▸ **Supplied records**
⁂
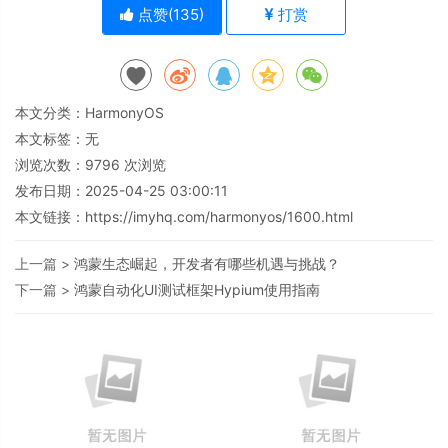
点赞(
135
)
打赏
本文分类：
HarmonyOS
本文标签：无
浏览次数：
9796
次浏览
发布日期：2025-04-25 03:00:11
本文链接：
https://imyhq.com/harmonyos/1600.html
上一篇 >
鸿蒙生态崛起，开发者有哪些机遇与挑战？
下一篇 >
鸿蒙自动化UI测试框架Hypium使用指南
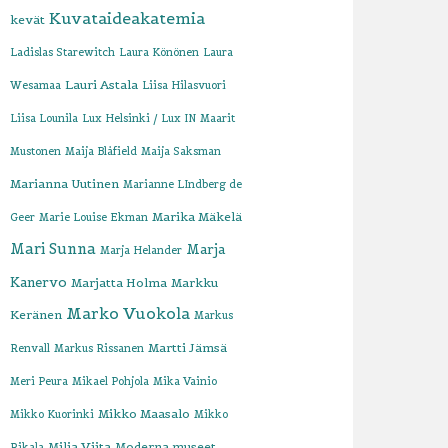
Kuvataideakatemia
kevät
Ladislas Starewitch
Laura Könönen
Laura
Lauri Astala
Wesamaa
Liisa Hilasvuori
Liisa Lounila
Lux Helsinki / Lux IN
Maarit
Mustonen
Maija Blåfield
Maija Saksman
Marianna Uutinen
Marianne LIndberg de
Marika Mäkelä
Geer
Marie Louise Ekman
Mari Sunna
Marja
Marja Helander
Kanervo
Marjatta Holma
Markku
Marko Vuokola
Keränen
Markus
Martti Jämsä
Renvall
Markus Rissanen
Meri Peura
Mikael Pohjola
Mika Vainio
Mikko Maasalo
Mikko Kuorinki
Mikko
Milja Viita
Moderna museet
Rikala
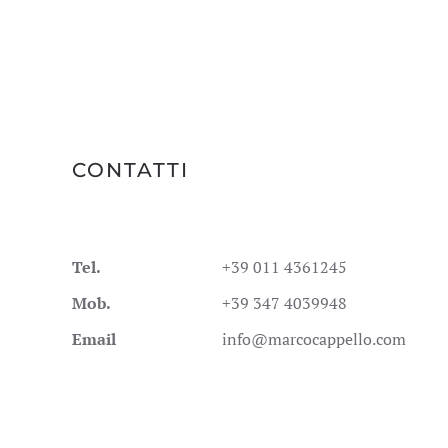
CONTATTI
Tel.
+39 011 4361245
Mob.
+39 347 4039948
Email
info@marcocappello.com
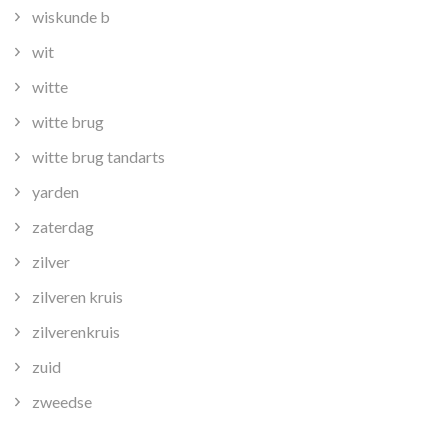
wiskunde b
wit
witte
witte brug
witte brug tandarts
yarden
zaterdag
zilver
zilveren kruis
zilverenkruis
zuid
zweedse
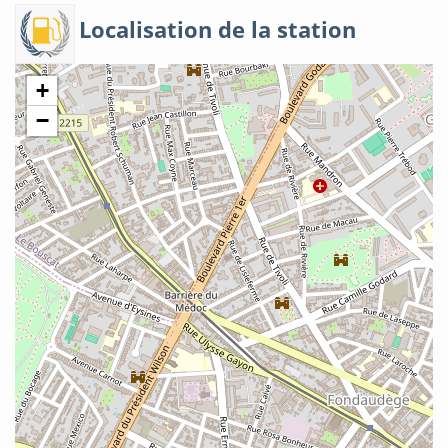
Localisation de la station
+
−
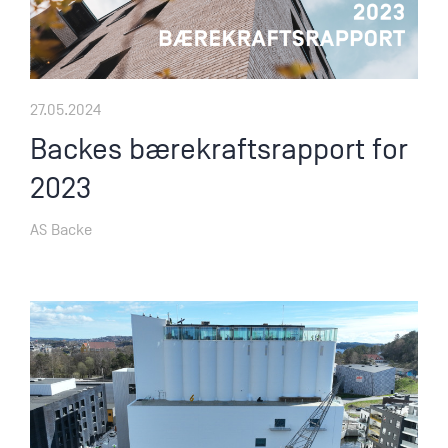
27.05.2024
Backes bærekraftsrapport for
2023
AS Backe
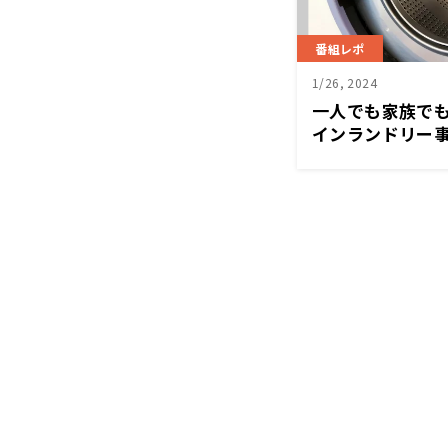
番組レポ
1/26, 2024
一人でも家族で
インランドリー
⁂
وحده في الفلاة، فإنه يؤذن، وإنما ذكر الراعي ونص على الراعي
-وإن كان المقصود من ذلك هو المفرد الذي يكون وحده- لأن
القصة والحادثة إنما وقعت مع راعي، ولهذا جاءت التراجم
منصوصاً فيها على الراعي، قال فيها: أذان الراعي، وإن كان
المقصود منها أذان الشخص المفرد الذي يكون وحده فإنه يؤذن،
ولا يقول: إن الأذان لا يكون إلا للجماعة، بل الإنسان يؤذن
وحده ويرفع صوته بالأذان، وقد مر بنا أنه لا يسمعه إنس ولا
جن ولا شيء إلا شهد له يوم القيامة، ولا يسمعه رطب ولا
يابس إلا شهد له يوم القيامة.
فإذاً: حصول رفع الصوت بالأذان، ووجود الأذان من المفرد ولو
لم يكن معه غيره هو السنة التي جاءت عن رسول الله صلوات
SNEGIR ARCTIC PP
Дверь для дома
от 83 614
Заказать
⁂
▸ **Assigned task**
Could you copy each line of the material that holds "جاءت"?

▸ **Result of this task**
القصة والحادثة إنما وقعت مع راعي، ولهذا جاءت التراجم
لم يكن معه غيره هو السنة التي جاءت عن رسول الله صلوات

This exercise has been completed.